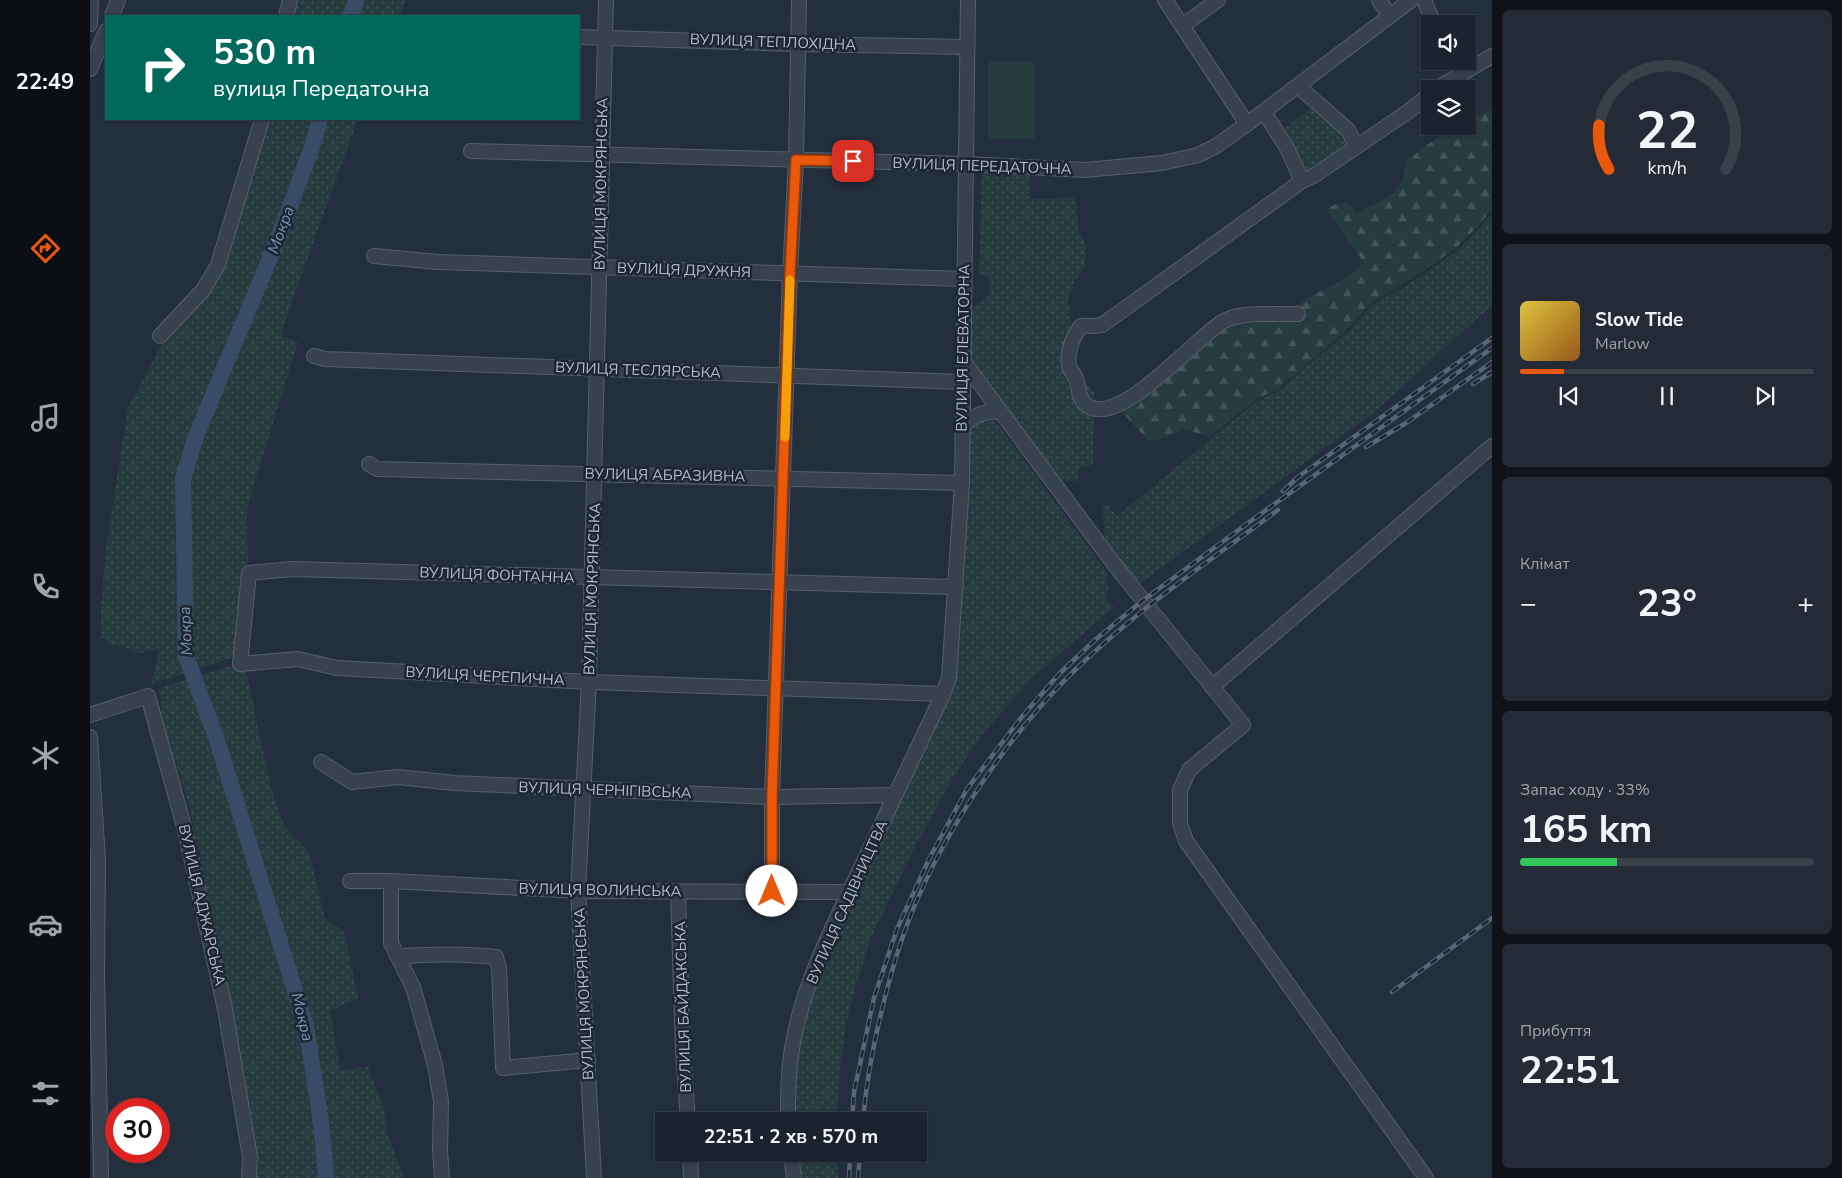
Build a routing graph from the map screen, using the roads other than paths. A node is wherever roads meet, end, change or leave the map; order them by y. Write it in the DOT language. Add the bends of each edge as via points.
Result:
graph roads {
  1 [pos="91,0"];
  2 [pos="118,0"];
  3 [pos="290,0"];
  4 [pos="606,0"];
  5 [pos="799,0"];
  6 [pos="968,0"];
  7 [pos="1165,0"];
  8 [pos="1218,0"];
  9 [pos="1379,0"];
  10 [pos="1411,0"];
  11 [pos="1424,0"];
  12 [pos="112,15"];
  13 [pos="286,15"];
  14 [pos="1430,15"];
  15 [pos="1390,16"];
  16 [pos="90,24"];
  17 [pos="1182,26"];
  18 [pos="105,33"];
  19 [pos="604,36"];
  20 [pos="580,37"];
  21 [pos="797,44"];
  22 [pos="967,47"];
  23 [pos="1492,56"];
  24 [pos="1476,62"];
  25 [pos="90,69"];
  26 [pos="1461,70"];
  27 [pos="1448,80"];
  28 [pos="1298,86"];
  29 [pos="1421,101"];
  30 [pos="1264,112"];
  31 [pos="262,120"];
  32 [pos="1247,124"];
  33 [pos="1356,146"];
  34 [pos="471,151"];
  35 [pos="601,156"];
  36 [pos="796,160"];
  37 [pos="966,164"];
  38 [pos="1302,181"];
  39 [pos="374,256"];
  40 [pos="600,268"];
  41 [pos="790,274"];
  42 [pos="964,279"];
  43 [pos="1298,314"];
  44 [pos="160,336"];
  45 [pos="314,356"];
  46 [pos="963,361"];
  47 [pos="596,370"];
  48 [pos="787,375"];
  49 [pos="963,382"];
  50 [pos="1000,411"];
  51 [pos="962,427"];
  52 [pos="1492,446"];
  53 [pos="369,464"];
  54 [pos="595,474"];
  55 [pos="784,478"];
  56 [pos="962,483"];
  57 [pos="249,573"];
  58 [pos="592,577"];
  59 [pos="780,582"];
  60 [pos="956,587"];
  61 [pos="589,682"];
  62 [pos="1212,687"];
  63 [pos="777,688"];
  64 [pos="943,694"];
  65 [pos="90,715"];
  66 [pos="90,737"];
  67 [pos="320,762"];
  68 [pos="584,789"];
  69 [pos="895,795"];
  70 [pos="772,796"];
  71 [pos="391,881"];
  72 [pos="350,882"];
  73 [pos="578,891"];
  74 [pos="772,891"];
  75 [pos="678,892"];
  76 [pos="850,892"];
  77 [pos="398,956"];
  78 [pos="588,1060"];
  79 [pos="687,1112"];
  80 [pos="788,1112"];
  81 [pos="690,1162"];
  82 [pos="792,1162"];
  83 [pos="101,1178"];
  84 [pos="248,1178"];
  85 [pos="442,1178"];
  86 [pos="594,1178"];
  87 [pos="691,1178"];
  88 [pos="794,1178"];
  89 [pos="1426,1178"];
  1 -- 16 [label="street"];
  2 -- 12 [label="street"];
  3 -- 13 [label="street"];
  4 -- 19 [label="street, ВУЛИЦЯ МОКРЯНСЬКА"];
  5 -- 21 [label="street"];
  6 -- 22 [label="street, ВУЛИЦЯ ЕЛЕВАТОРНА"];
  7 -- 17 [label="street"];
  8 -- 17 [label="street"];
  9 -- 15 [label="street"];
  10 -- 15 [label="street, ВУЛИЦЯ ПЕРЕДАТОЧНА"];
  11 -- 14 [label="street"];
  15 -- 28 [label="street, ВУЛИЦЯ ПЕРЕДАТОЧНА"];
  17 -- 32 [label="street"];
  18 -- 25 [label="street"];
  19 -- 20 [label="street, ВУЛИЦЯ ТЕПЛОХІДНА"];
  19 -- 21 [label="street, ВУЛИЦЯ ТЕПЛОХІДНА"];
  19 -- 35 [label="street, ВУЛИЦЯ МОКРЯНСЬКА"];
  21 -- 22 [label="street, ВУЛИЦЯ ТЕПЛОХІДНА"];
  21 -- 36 [label="street"];
  22 -- 37 [label="street, ВУЛИЦЯ ЕЛЕВАТОРНА"];
  23 -- 24 [label="street"];
  26 -- 27 [label="street"];
  28 -- 30 [label="street, ВУЛИЦЯ ПЕРЕДАТОЧНА"];
  28 -- 33 [label="street" via="1348,130"];
  29 -- 33 [label="street"];
  30 -- 32 [label="street, ВУЛИЦЯ ПЕРЕДАТОЧНА"];
  30 -- 38 [label="street" via="1287,148"];
  31 -- 44 [label="street" via="218,265 203,290"];
  32 -- 37 [label="street, ВУЛИЦЯ ПЕРЕДАТОЧНА" via="1198,155 1162,163 1085,170"];
  33 -- 38 [label="street"];
  34 -- 35 [label="street, ВУЛИЦЯ ПЕРЕДАТОЧНА"];
  35 -- 36 [label="street, ВУЛИЦЯ ПЕРЕДАТОЧНА"];
  35 -- 40 [label="street, ВУЛИЦЯ МОКРЯНСЬКА"];
  36 -- 37 [label="street, ВУЛИЦЯ ПЕРЕДАТОЧНА"];
  36 -- 41 [label="street"];
  37 -- 42 [label="street, ВУЛИЦЯ ЕЛЕВАТОРНА"];
  38 -- 43 [label="street" via="1102,325 1081,326 1070,348 1069,367 1085,404 1096,409 1108,407 1146,388 1226,320 1241,316"];
  39 -- 40 [label="street, ВУЛИЦЯ ДРУЖНЯ" via="438,262"];
  40 -- 41 [label="street, ВУЛИЦЯ ДРУЖНЯ"];
  40 -- 47 [label="street, ВУЛИЦЯ МОКРЯНСЬКА"];
  41 -- 42 [label="street, ВУЛИЦЯ ДРУЖНЯ"];
  41 -- 48 [label="street"];
  42 -- 46 [label="street, ВУЛИЦЯ ЕЛЕВАТОРНА"];
  45 -- 47 [label="street, ВУЛИЦЯ ТЕСЛЯРСЬКА"];
  46 -- 49 [label="street, ВУЛИЦЯ ЕЛЕВАТОРНА"];
  46 -- 50 [label="street"];
  47 -- 48 [label="street, ВУЛИЦЯ ТЕСЛЯРСЬКА"];
  47 -- 54 [label="street, ВУЛИЦЯ МОКРЯНСЬКА"];
  48 -- 49 [label="street, ВУЛИЦЯ ТЕСЛЯРСЬКА"];
  48 -- 55 [label="street"];
  49 -- 51 [label="street, ВУЛИЦЯ ЕЛЕВАТОРНА"];
  50 -- 51 [label="street" via="982,412"];
  50 -- 62 [label="street" via="1132,587"];
  51 -- 56 [label="street, ВУЛИЦЯ ЕЛЕВАТОРНА"];
  52 -- 62 [label="street"];
  53 -- 54 [label="street, ВУЛИЦЯ АБРАЗИВНА" via="377,469"];
  54 -- 55 [label="street, ВУЛИЦЯ АБРАЗИВНА"];
  54 -- 58 [label="street, ВУЛИЦЯ МОКРЯНСЬКА"];
  55 -- 56 [label="street, ВУЛИЦЯ АБРАЗИВНА"];
  55 -- 59 [label="street"];
  56 -- 60 [label="street, ВУЛИЦЯ ЕЛЕВАТОРНА"];
  57 -- 58 [label="street, ВУЛИЦЯ ФОНТАННА" via="292,569"];
  57 -- 61 [label="street, ВУЛИЦЯ ЧЕРЕПИЧНА" via="240,664 298,659 337,668"];
  58 -- 59 [label="street, ВУЛИЦЯ ФОНТАННА"];
  58 -- 61 [label="street, ВУЛИЦЯ МОКРЯНСЬКА"];
  59 -- 60 [label="street, ВУЛИЦЯ ФОНТАННА"];
  59 -- 63 [label="street"];
  60 -- 64 [label="street, ВУЛИЦЯ ЕЛЕВАТОРНА" via="949,678"];
  61 -- 63 [label="street, ВУЛИЦЯ ЧЕРЕПИЧНА"];
  61 -- 68 [label="street, ВУЛИЦЯ МОКРЯНСЬКА"];
  62 -- 89 [label="street" via="1243,725 1189,770 1180,790 1180,823 1186,841"];
  63 -- 64 [label="street, ВУЛИЦЯ ЧЕРЕПИЧНА"];
  63 -- 70 [label="street"];
  64 -- 69 [label="street, ВУЛИЦЯ САДІВНИЦТВА"];
  65 -- 84 [label="street, ВУЛИЦЯ АДЖАРСЬКА" via="148,696 185,830 225,1009 250,1157"];
  66 -- 83 [label="street" via="98,859"];
  67 -- 68 [label="street, ВУЛИЦЯ ЧЕРНІГІВСЬКА" via="352,782 398,777"];
  68 -- 70 [label="street, ВУЛИЦЯ ЧЕРНІГІВСЬКА"];
  68 -- 73 [label="street, ВУЛИЦЯ МОКРЯНСЬКА"];
  69 -- 70 [label="street, ВУЛИЦЯ ЧЕРНІГІВСЬКА"];
  69 -- 76 [label="street, ВУЛИЦЯ САДІВНИЦТВА"];
  70 -- 74 [label="street"];
  71 -- 72 [label="street, ВУЛИЦЯ ВОЛИНСЬКА"];
  71 -- 73 [label="street, ВУЛИЦЯ ВОЛИНСЬКА"];
  71 -- 77 [label="street" via="391,943"];
  73 -- 75 [label="street, ВУЛИЦЯ ВОЛИНСЬКА"];
  73 -- 78 [label="street, ВУЛИЦЯ МОКРЯНСЬКА"];
  74 -- 75 [label="street, ВУЛИЦЯ ВОЛИНСЬКА"];
  74 -- 76 [label="street, ВУЛИЦЯ ВОЛИНСЬКА"];
  75 -- 79 [label="street, ВУЛИЦЯ БАЙДАКСЬКА"];
  76 -- 80 [label="street, ВУЛИЦЯ САДІВНИЦТВА" via="817,965 801,1011 788,1078"];
  77 -- 78 [label="street" via="496,957 503,1068"];
  77 -- 85 [label="street" via="413,987 435,1065 441,1101"];
  78 -- 86 [label="street, ВУЛИЦЯ МОКРЯНСЬКА"];
  81 -- 87 [label="street"];
  82 -- 88 [label="street"];
}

• _About this exercise_: Count the lines above with the string "ЕЛЕВАТОРНА"; report only that figure.

• _Exercise response_: 9